The background “universe” is the non-redundant superset set of GO terms of all genes of all species in OGs conserved in all species of the A2TEA run (singletons are currently not included). Whatever is compared to the universe in the analysis, is always a subset of it. Basically, the choice of hypothesis, expansion filter (yes/no) and DEG criterium (e.g., “at least N # of DEGs in any hypothesis species”) reduce the universe set to a target subset which we want to check for significant enrichment of GO terms. The ontology of interest (Biological Process (BP), Molecular Function (MF) or Cellular component (CC)) and further options can also be set.

With our test data, you could for instance be interested in enriched molecular functions of OGs that are expanded in Hordeum vulgare and also possess at least 2 DEGs of Hordeum vulgare. Once computed, a table is displayed that shows the top significantly enriched GO terms and also contains dynamically created links for these to AmiGO2. A second table contains information on the corresponding OGs and genes so that you are able to follow up on a particular enriched GO term and inspect the underlying data. We also provide two visualizations that summarize the results. The first is a GO enrichment dotplot (Figure 4D) showcasing the overall results in a straightforward way and the second is a GO subgraph of selected top N enriched GO terms. With the latter, we provide you with an insightful way of investigating how the significant GO terms are distributed over the GO graph.
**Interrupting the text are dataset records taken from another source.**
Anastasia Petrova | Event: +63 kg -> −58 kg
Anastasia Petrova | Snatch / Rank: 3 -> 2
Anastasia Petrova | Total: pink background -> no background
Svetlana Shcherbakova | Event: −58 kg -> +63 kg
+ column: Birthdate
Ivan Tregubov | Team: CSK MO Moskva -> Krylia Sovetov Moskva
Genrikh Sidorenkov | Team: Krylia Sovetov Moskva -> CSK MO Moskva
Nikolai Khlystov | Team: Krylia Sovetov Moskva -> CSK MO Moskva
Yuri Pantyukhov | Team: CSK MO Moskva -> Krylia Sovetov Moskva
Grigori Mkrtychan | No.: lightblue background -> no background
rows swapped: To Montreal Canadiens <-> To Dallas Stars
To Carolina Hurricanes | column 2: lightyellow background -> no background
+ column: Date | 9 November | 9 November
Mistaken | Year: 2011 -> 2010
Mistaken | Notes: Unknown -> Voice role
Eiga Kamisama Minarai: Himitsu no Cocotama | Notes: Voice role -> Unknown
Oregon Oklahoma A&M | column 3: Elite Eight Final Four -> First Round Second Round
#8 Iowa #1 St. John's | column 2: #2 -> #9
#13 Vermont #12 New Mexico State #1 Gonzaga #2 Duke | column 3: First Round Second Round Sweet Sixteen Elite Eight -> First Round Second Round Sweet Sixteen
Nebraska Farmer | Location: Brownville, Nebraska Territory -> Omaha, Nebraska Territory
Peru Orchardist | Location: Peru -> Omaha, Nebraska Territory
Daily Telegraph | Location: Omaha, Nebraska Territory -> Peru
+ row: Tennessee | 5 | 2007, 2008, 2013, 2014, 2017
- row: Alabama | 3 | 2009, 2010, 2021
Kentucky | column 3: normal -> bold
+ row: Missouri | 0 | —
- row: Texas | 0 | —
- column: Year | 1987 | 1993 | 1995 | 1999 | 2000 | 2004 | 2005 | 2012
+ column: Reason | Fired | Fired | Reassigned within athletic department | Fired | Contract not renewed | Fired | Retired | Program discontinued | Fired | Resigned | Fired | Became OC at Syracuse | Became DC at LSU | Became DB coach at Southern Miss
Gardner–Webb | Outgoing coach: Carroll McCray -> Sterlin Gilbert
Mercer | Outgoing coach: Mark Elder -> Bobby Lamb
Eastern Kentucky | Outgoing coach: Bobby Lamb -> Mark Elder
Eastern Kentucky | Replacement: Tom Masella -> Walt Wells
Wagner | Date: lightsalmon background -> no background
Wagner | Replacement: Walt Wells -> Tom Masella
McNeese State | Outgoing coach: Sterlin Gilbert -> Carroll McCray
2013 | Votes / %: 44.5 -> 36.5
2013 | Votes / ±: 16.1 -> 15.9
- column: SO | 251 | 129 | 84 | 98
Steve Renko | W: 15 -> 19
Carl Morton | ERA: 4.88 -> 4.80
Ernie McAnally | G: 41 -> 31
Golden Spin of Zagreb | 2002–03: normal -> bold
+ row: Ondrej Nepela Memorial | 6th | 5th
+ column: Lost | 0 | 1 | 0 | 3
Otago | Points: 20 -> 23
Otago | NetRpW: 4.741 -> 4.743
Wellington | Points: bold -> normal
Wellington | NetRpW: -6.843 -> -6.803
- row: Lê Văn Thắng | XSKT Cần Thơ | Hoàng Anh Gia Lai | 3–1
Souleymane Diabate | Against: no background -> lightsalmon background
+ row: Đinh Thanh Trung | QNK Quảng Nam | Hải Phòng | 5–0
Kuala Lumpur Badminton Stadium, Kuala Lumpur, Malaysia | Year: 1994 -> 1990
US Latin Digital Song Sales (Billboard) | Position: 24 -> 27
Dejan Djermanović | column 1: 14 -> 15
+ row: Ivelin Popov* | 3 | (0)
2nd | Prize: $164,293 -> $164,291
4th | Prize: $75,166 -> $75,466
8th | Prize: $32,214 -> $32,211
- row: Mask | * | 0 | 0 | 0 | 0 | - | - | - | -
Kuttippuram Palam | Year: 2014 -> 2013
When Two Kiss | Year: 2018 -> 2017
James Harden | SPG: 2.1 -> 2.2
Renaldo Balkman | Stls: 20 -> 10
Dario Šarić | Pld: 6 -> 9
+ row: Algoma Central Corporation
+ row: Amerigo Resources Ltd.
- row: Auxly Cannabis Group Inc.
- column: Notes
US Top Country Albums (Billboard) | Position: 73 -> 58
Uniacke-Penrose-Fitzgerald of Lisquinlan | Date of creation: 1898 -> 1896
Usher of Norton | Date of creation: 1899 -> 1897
Export options, bookmarking & ending a session

Tables can be downloaded as .tsv files and plots are exportable into a variety of formats such as .pdf, .png, or .svg which allows the you to easily save and share the observations and results. However, even a relatively small set of species, like the three Poaceae species in our test data, lead to several OGs that are worthwhile to investigate which substantiates the need for the bookmarking system outlined in the Implementation section. It quickly becomes very valuable to simply bookmark e.g. all OGs annotated with the top 5 enriched BP GO terms in the OGs expanded in Hordeum vulgare if the intention is to return to the analysis at a later time or to quickly generate a list to use with another tool. Relating this to the previous sub-sections we want to emphasize that bookmarking is an integral part of using the A2TEA.WebApp and is fully featured on all analysis tabs except the “Set analyses”, since here individual genes or OGs are not the focus. To further aid in the bookmarking process we also added informative pop-up messages to indicate for instance that all selected genes/OGs have already been saved. Since the bookmarks can also be used to export a completely functional .RData subset file, only the most relevant information is kept while the processing speed is increased and all relevant results of the integrative effort are kept. If for instance, during the analysis it turned out that hypothesis 2 in our example data (“Expanded in barley compared to maize”) is in fact not of interest anymore, subsetting the .RData file to interesting OGs of hypothesis 1 completely removes the unneeded “bloat” of hypothesis 2. Similarly, you can create 2 .RData files (one for each hypothesis) and run a custom script on each of them separately, thereby easily producing hypothesis-specific results.